YOUR OBJECTIVE: Below are the records; tally the lines in them that include the word "филиал" and reply with the number alone.

━━━━━━━━━━

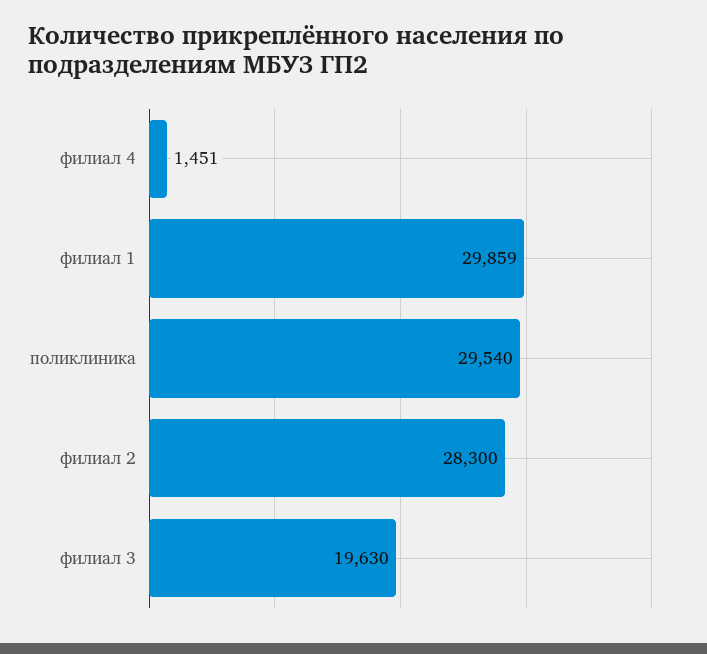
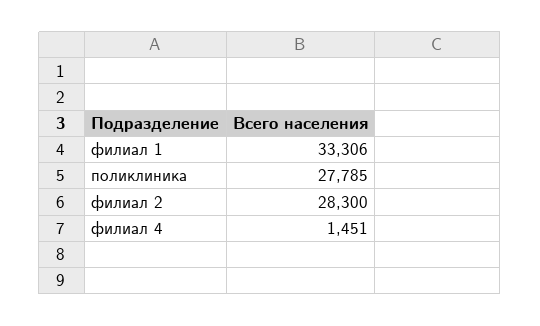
  {
    "филиал 4": 1451,
-   "филиал 1": 29859,
+   "филиал 1": 33306,
-   "поликлиника": 29540,
+   "поликлиника": 27785,
-   "филиал 2": 28300,
+   "филиал 2": 28300
-   "филиал 3": 19630
  }

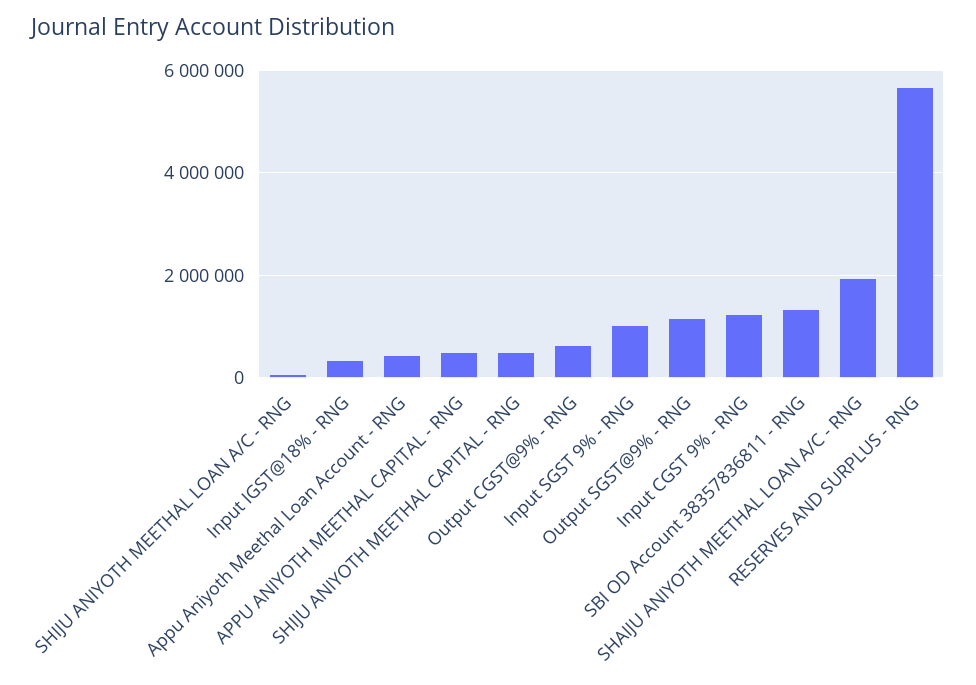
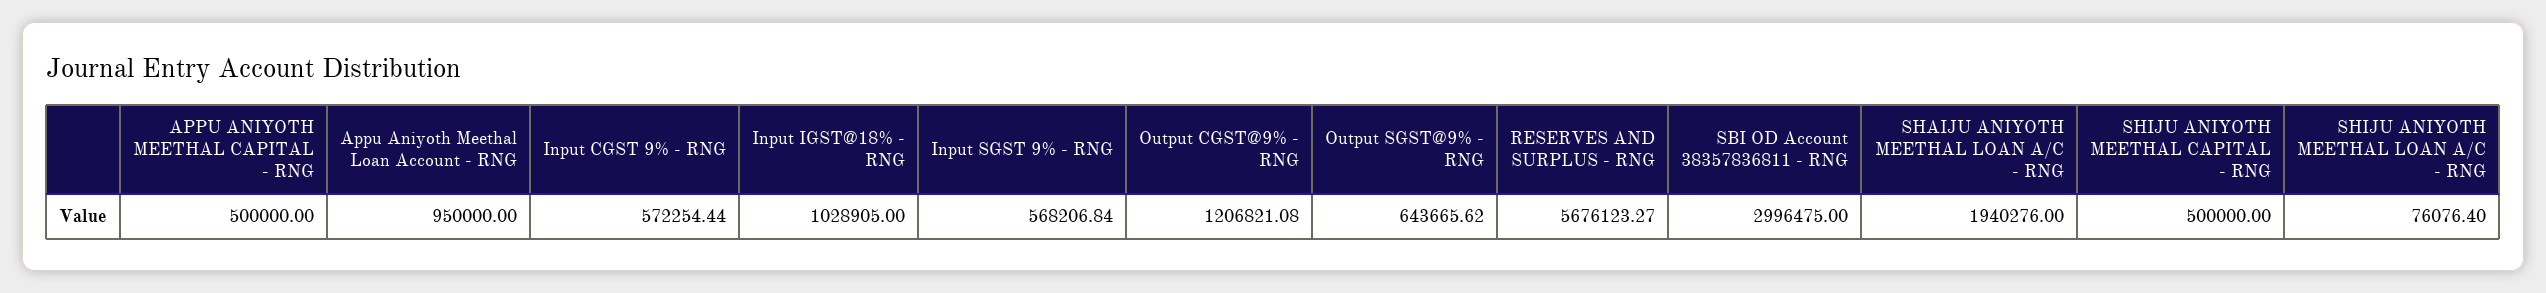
  {
    "SHIJU ANIYOTH MEETHAL LOAN A/C - RNG": 76076.4,
-   "Input IGST@18% - RNG": 400000,
+   "Input IGST@18% - RNG": 1028905,
-   "Appu Aniyoth Meethal Loan Account - RNG": 400000,
+   "Appu Aniyoth Meethal Loan Account - RNG": 950000,
    "APPU ANIYOTH MEETHAL CAPITAL - RNG": 500000,
    "SHIJU ANIYOTH MEETHAL CAPITAL - RNG": 500000,
-   "Output CGST@9% - RNG": 600000,
+   "Output CGST@9% - RNG": 1206821.08,
-   "Input SGST 9% - RNG": 1000000,
+   "Input SGST 9% - RNG": 568206.84,
-   "Output SGST@9% - RNG": 1200000,
+   "Output SGST@9% - RNG": 643665.62,
-   "Input CGST 9% - RNG": 1200000,
+   "Input CGST 9% - RNG": 572254.44,
-   "SBI OD Account 38357836811 - RNG": 1400000,
+   "SBI OD Account 38357836811 - RNG": 2996475,
    "SHAIJU ANIYOTH MEETHAL LOAN A/C - RNG": 1940276,
    "RESERVES AND SURPLUS - RNG": 5676123.27
  }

━━━━━━━━━━

FINISHED TASK: 6